=== Problem statement ===
Arrange every line of text in the data below as a Markdown table with the columns "No." and "Line," numbering the rows in order and omitting blank lines. Leave the pictures out of the answer.

(Source material Opens)

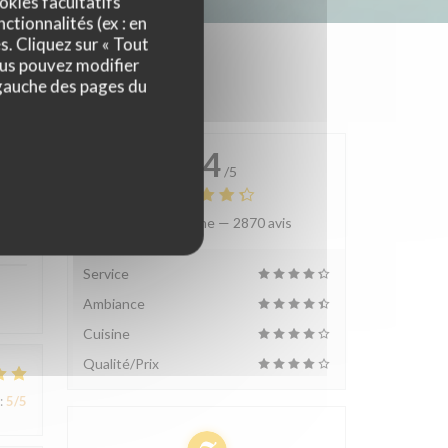
okies facultatifs
ctionnalités (ex : en
s. Cliquez sur « Tout
ous pouvez modifier
 gauche des pages du
4.4
/5
Note moyenne —
2870 avis
:
4
/5
Service
Ambiance
Cuisine
Qualité/Prix
:
5
/5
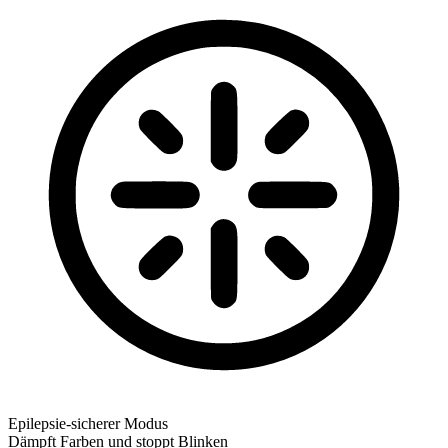
Epilepsie-sicherer Modus
Dämpft Farben und stoppt Blinken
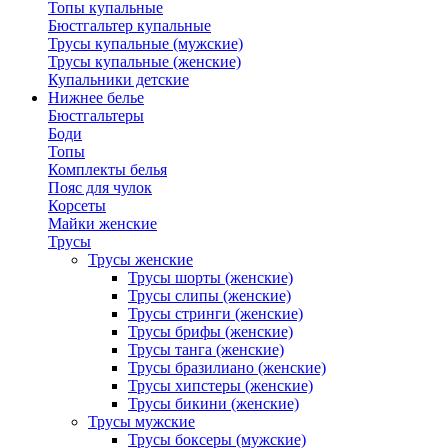
Топы купальные
Бюстгальтер купальные
Трусы купальные (мужские)
Трусы купальные (женские)
Купальники детские
Нижнее белье
Бюстгальтеры
Боди
Топы
Комплекты белья
Пояс для чулок
Корсеты
Майки женские
Трусы
Трусы женские
Трусы шорты (женские)
Трусы слипы (женские)
Трусы стринги (женские)
Трусы брифы (женские)
Трусы танга (женские)
Трусы бразилиано (женские)
Трусы хипстеры (женские)
Трусы бикини (женские)
Трусы мужские
Трусы боксеры (мужские)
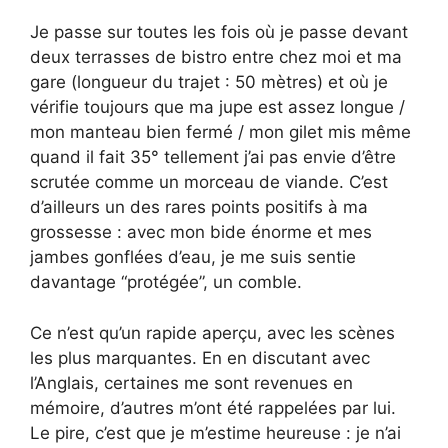
Je passe sur toutes les fois où je passe devant
deux terrasses de bistro entre chez moi et ma
gare (longueur du trajet : 50 mètres) et où je
vérifie toujours que ma jupe est assez longue /
mon manteau bien fermé / mon gilet mis même
quand il fait 35° tellement j’ai pas envie d’être
scrutée comme un morceau de viande. C’est
d’ailleurs un des rares points positifs à ma
grossesse : avec mon bide énorme et mes
jambes gonflées d’eau, je me suis sentie
davantage “protégée”, un comble.
Ce n’est qu’un rapide aperçu, avec les scènes
les plus marquantes. En en discutant avec
l’Anglais, certaines me sont revenues en
mémoire, d’autres m’ont été rappelées par lui.
Le pire, c’est que je m’estime heureuse : je n’ai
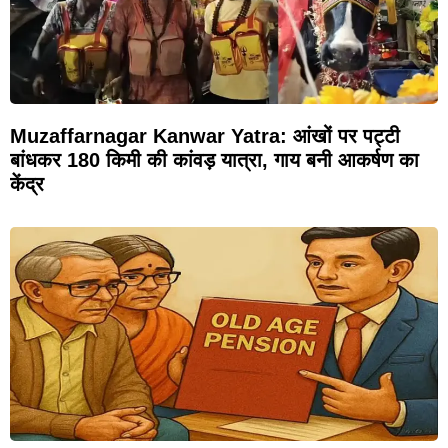
Muzaffarnagar Kanwar Yatra: आंखों पर पट्टी
बांधकर 180 किमी की कांवड़ यात्रा, गाय बनी आकर्षण का
केंद्र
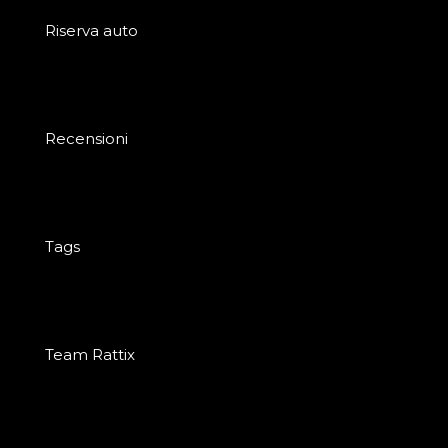
Riserva auto
Recensioni
Tags
Team Rattix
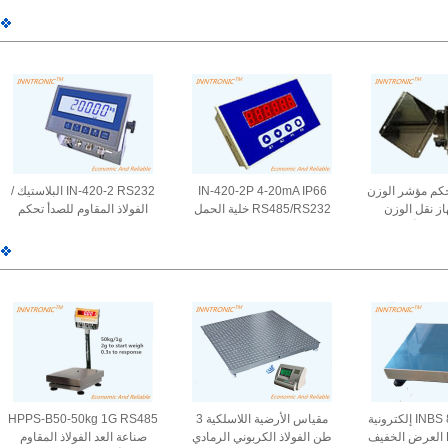
استشعار لجهاز
2.0/3.0±10%mV/V لمقياس
للميزان 2.5 ± 10% ميف / ف
صفيف
هوبر 385±10Ω
ز تحكم مؤشر الوزن
IN-420-2P 4-20mA IP66
IN-420-2 RS232 البلاستيك /
R جهاز نقل الوزن
RS485/RS232 خلية الحمل
الفولاذ المقاوم للصدأ تحكم
الرقمي مربع اتصال أسود ذو 4
البلاستيكية الزرقاء جهاز تحكم
مؤشر الوزن عرض IP66 4-
لارتباط خلية
مؤشر الوزن
20mA تحكم خلية الحمل 100-
حمل
240VAC
INBS 800kg 0.2kg إلكترونية
مقياس الأرضية اللاسلكية 3
HPPS-B50-50kg 1G RS485
LED yaohua العرض الخفيف
طن الفولاذ الكربوني الرمادي
صناعة العد الفولاذ المقاوم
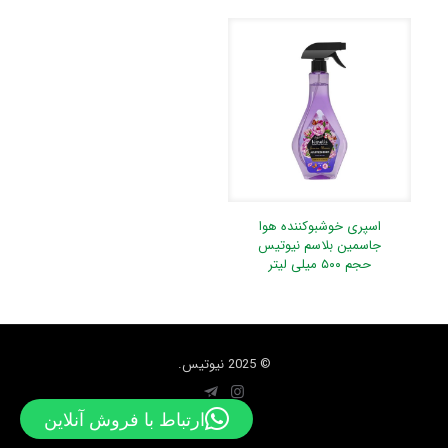
اسپری خوشبوکننده هوا
جاسمین بلاسم نیوتیس
حجم ۵۰۰ میلی لیتر
© 2025 نیوتیس.
ارتباط با فروش آنلاین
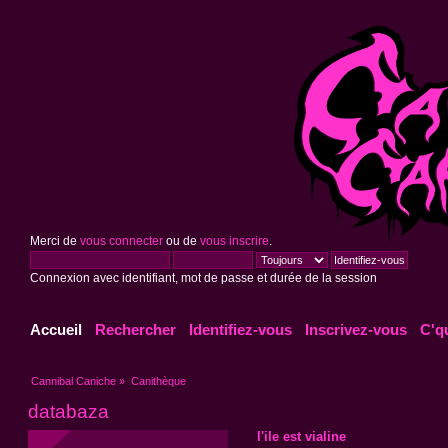
Merci de
vous connecter
ou de
vous inscrire
.
Connexion avec identifiant, mot de passe et durée de la session
Accueil
Rechercher
Identifiez-vous
Inscrivez-vous
C'q
Cannibal Caniche
»
Canithèque
databaza
l'ile est vialine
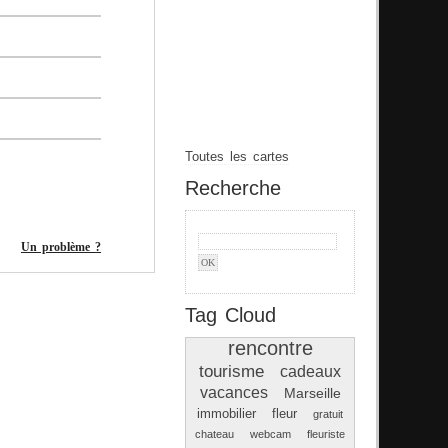
Toutes les cartes
Recherche
Un problème ?
Tag Cloud
rencontre
tourisme
cadeaux
vacances
Marseille
immobilier
fleur
gratuit
chateau
webcam
fleuriste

(Source material Closes)

=== The completed task ===
| No. | Line |
|---|---|
| 1 | okies facultatifs |
| 2 | ctionnalités (ex : en |
| 3 | s. Cliquez sur « Tout |
| 4 | ous pouvez modifier |
| 5 |  gauche des pages du |
| 6 | 4.4 |
| 7 | /5 |
| 8 | Note moyenne — |
| 9 | 2870 avis |
| 10 | : |
| 11 | 4 |
| 12 | /5 |
| 13 | Service |
| 14 | Ambiance |
| 15 | Cuisine |
| 16 | Qualité/Prix |
| 17 | : |
| 18 | 5 |
| 19 | /5 |
| 20 | Epilepsie-sicherer Modus |
| 21 | Dämpft Farben und stoppt Blinken |
| 22 | Топы купальные |
| 23 | Бюстгальтер купальные |
| 24 | Трусы купальные (мужские) |
| 25 | Трусы купальные (женские) |
| 26 | Купальники детские |
| 27 | Нижнее белье |
| 28 | Бюстгальтеры |
| 29 | Боди |
| 30 | Топы |
| 31 | Комплекты белья |
| 32 | Пояс для чулок |
| 33 | Корсеты |
| 34 | Майки женские |
| 35 | Трусы |
| 36 | Трусы женские |
| 37 | Трусы шорты (женские) |
| 38 | Трусы слипы (женские) |
| 39 | Трусы стринги (женские) |
| 40 | Трусы брифы (женские) |
| 41 | Трусы танга (женские) |
| 42 | Трусы бразилиано (женские) |
| 43 | Трусы хипстеры (женские) |
| 44 | Трусы бикини (женские) |
| 45 | Трусы мужские |
| 46 | Трусы боксеры (мужские) |
| 47 | Je passe sur toutes les fois où je passe devant |
| 48 | deux terrasses de bistro entre chez moi et ma |
| 49 | gare (longueur du trajet : 50 mètres) et où je |
| 50 | vérifie toujours que ma jupe est assez longue / |
| 51 | mon manteau bien fermé / mon gilet mis même |
| 52 | quand il fait 35° tellement j’ai pas envie d’être |
| 53 | scrutée comme un morceau de viande. C’est |
| 54 | d’ailleurs un des rares points positifs à ma |
| 55 | grossesse : avec mon bide énorme et mes |
| 56 | jambes gonflées d’eau, je me suis sentie |
| 57 | davantage “protégée”, un comble. |
| 58 | Ce n’est qu’un rapide aperçu, avec les scènes |
| 59 | les plus marquantes. En en discutant avec |
| 60 | l’Anglais, certaines me sont revenues en |
| 61 | mémoire, d’autres m’ont été rappelées par lui. |
| 62 | Le pire, c’est que je m’estime heureuse : je n’ai |
| 63 | Muzaffarnagar Kanwar Yatra: आंखों पर पट्टी |
| 64 | बांधकर 180 किमी की कांवड़ यात्रा, गाय बनी आकर्षण का |
| 65 | केंद्र |
| 66 | Riserva auto |
| 67 | Recensioni |
| 68 | Tags |
| 69 | Team Rattix |
| 70 | استشعار لجهاز |
| 71 | 2.0/3.0±10%mV/V لمقياس |
| 72 | للميزان 2.5 ± 10% ميف / ف |
| 73 | صفيف |
| 74 | هوبر 385±10Ω |
| 75 | ز تحكم مؤشر الوزن |
| 76 | IN-420-2P 4-20mA IP66 |
| 77 | IN-420-2 RS232 البلاستيك / |
| 78 | R جهاز نقل الوزن |
| 79 | RS485/RS232 خلية الحمل |
| 80 | الفولاذ المقاوم للصدأ تحكم |
| 81 | الرقمي مربع اتصال أسود ذو 4 |
| 82 | البلاستيكية الزرقاء جهاز تحكم |
| 83 | مؤشر الوزن عرض IP66 4- |
| 84 | لارتباط خلية |
| 85 | مؤشر الوزن |
| 86 | 20mA تحكم خلية الحمل 100- |
| 87 | حمل |
| 88 | 240VAC |
| 89 | INBS 800kg 0.2kg إلكترونية |
| 90 | مقياس الأرضية اللاسلكية 3 |
| 91 | HPPS-B50-50kg 1G RS485 |
| 92 | LED yaohua العرض الخفيف |
| 93 | طن الفولاذ الكربوني الرمادي |
| 94 | صناعة العد الفولاذ المقاوم |
| 95 | اسپری خوشبوکننده هوا |
| 96 | جاسمین بلاسم نیوتیس |
| 97 | حجم ۵۰۰ میلی لیتر |
| 98 | © 2025 نیوتیس. |
| 99 | ارتباط با فروش آنلاین |
| 100 | Merci de |
| 101 | vous connecter |
| 102 | ou de |
| 103 | vous inscrire |
| 104 | . |
| 105 | Connexion avec identifiant, mot de passe et durée de la session |
| 106 | Accueil |
| 107 | Rechercher |
| 108 | Identifiez-vous |
| 109 | Inscrivez-vous |
| 110 | C'q |
| 111 | Cannibal Caniche |
| 112 | » |
| 113 | Canithèque |
| 114 | databaza |
| 115 | l'ile est vialine |
| 116 | Toutes les cartes |
| 117 | Recherche |
| 118 | Un problème ? |
| 119 | Tag Cloud |
| 120 | rencontre |
| 121 | tourisme |
| 122 | cadeaux |
| 123 | vacances |
| 124 | Marseille |
| 125 | immobilier |
| 126 | fleur |
| 127 | gratuit |
| 128 | chateau |
| 129 | webcam |
| 130 | fleuriste |